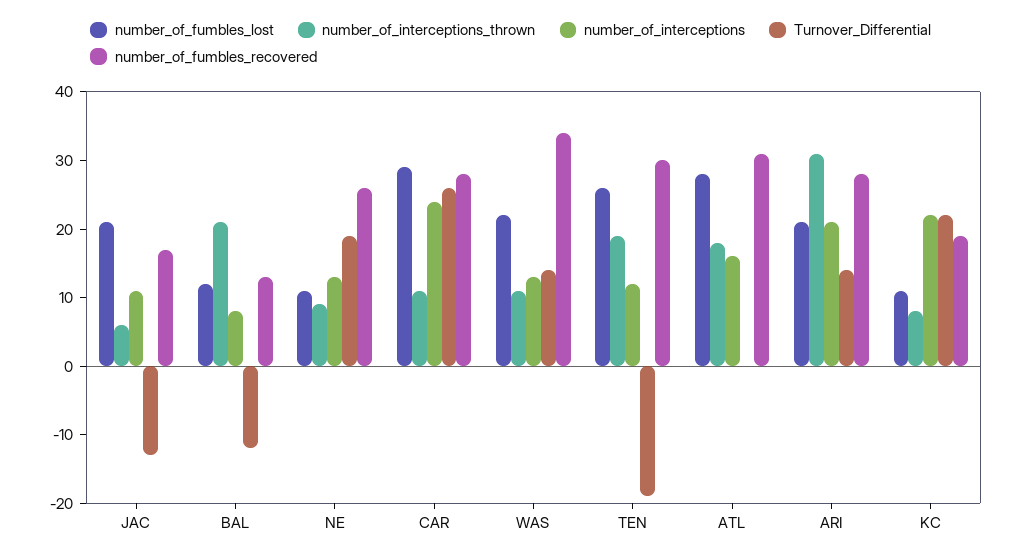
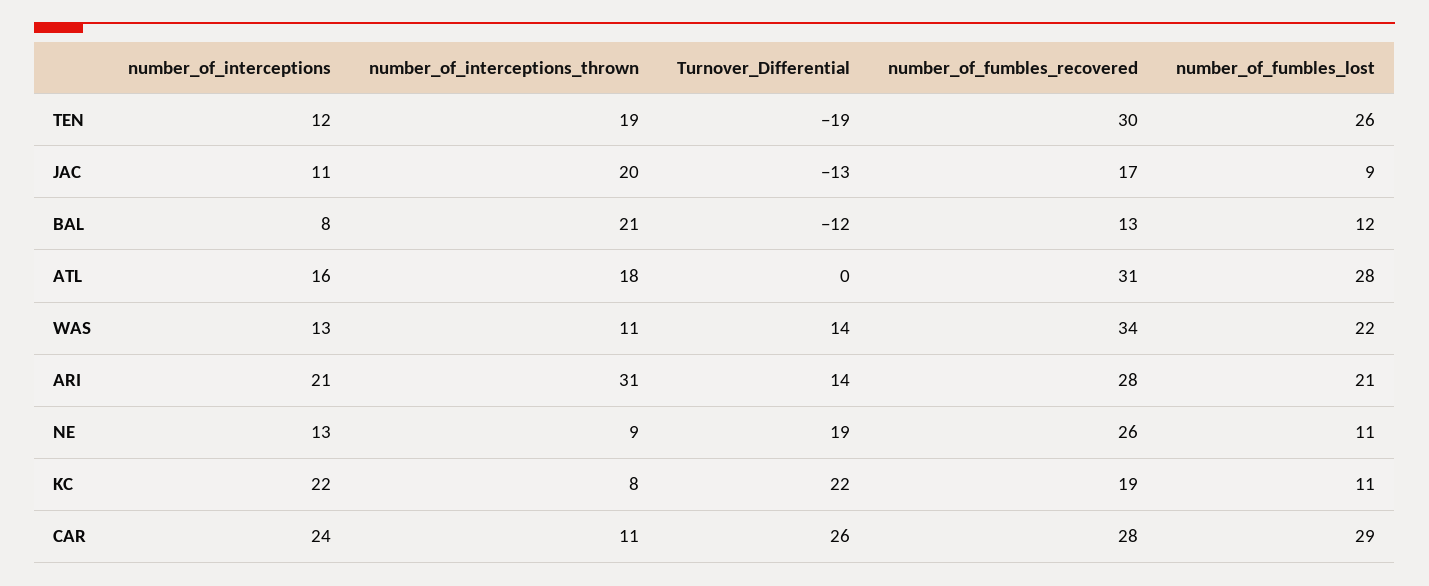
  {
    "number_of_fumbles_lost": {
-     "JAC": 20,
+     "JAC": 9,
      "BAL": 12,
      "NE": 11,
      "CAR": 29,
      "WAS": 22,
      "TEN": 26,
      "ATL": 28,
      "ARI": 21,
      "KC": 11
    },
    "number_of_interceptions_thrown": {
-     "JAC": 5,
+     "JAC": 20,
      "BAL": 21,
      "NE": 9,
      "CAR": 11,
      "WAS": 11,
      "TEN": 19,
      "ATL": 18,
      "ARI": 31,
      "KC": 8
    },
    "number_of_interceptions": {
      "JAC": 11,
      "BAL": 8,
      "NE": 13,
      "CAR": 24,
      "WAS": 13,
      "TEN": 12,
      "ATL": 16,
      "ARI": 21,
      "KC": 22
    },
    "Turnover_Differential": {
      "JAC": -13,
      "BAL": -12,
      "NE": 19,
      "CAR": 26,
      "WAS": 14,
      "TEN": -19,
      "ATL": 0,
      "ARI": 14,
      "KC": 22
    },
    "number_of_fumbles_recovered": {
      "JAC": 17,
      "BAL": 13,
      "NE": 26,
      "CAR": 28,
      "WAS": 34,
      "TEN": 30,
      "ATL": 31,
      "ARI": 28,
      "KC": 19
    }
  }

________________________

* WORK REQUEST: Quote each entry above verbatim and drop the pictures.

* OUTPUT BELOW:
  {
    "number_of_fumbles_lost": {
-     "JAC": 20,
+     "JAC": 9,
      "BAL": 12,
      "NE": 11,
      "CAR": 29,
      "WAS": 22,
      "TEN": 26,
      "ATL": 28,
      "ARI": 21,
      "KC": 11
    },
    "number_of_interceptions_thrown": {
-     "JAC": 5,
+     "JAC": 20,
      "BAL": 21,
      "NE": 9,
      "CAR": 11,
      "WAS": 11,
      "TEN": 19,
      "ATL": 18,
      "ARI": 31,
      "KC": 8
    },
    "number_of_interceptions": {
      "JAC": 11,
      "BAL": 8,
      "NE": 13,
      "CAR": 24,
      "WAS": 13,
      "TEN": 12,
      "ATL": 16,
      "ARI": 21,
      "KC": 22
    },
    "Turnover_Differential": {
      "JAC": -13,
      "BAL": -12,
      "NE": 19,
      "CAR": 26,
      "WAS": 14,
      "TEN": -19,
      "ATL": 0,
      "ARI": 14,
      "KC": 22
    },
    "number_of_fumbles_recovered": {
      "JAC": 17,
      "BAL": 13,
      "NE": 26,
      "CAR": 28,
      "WAS": 34,
      "TEN": 30,
      "ATL": 31,
      "ARI": 28,
      "KC": 19
    }
  }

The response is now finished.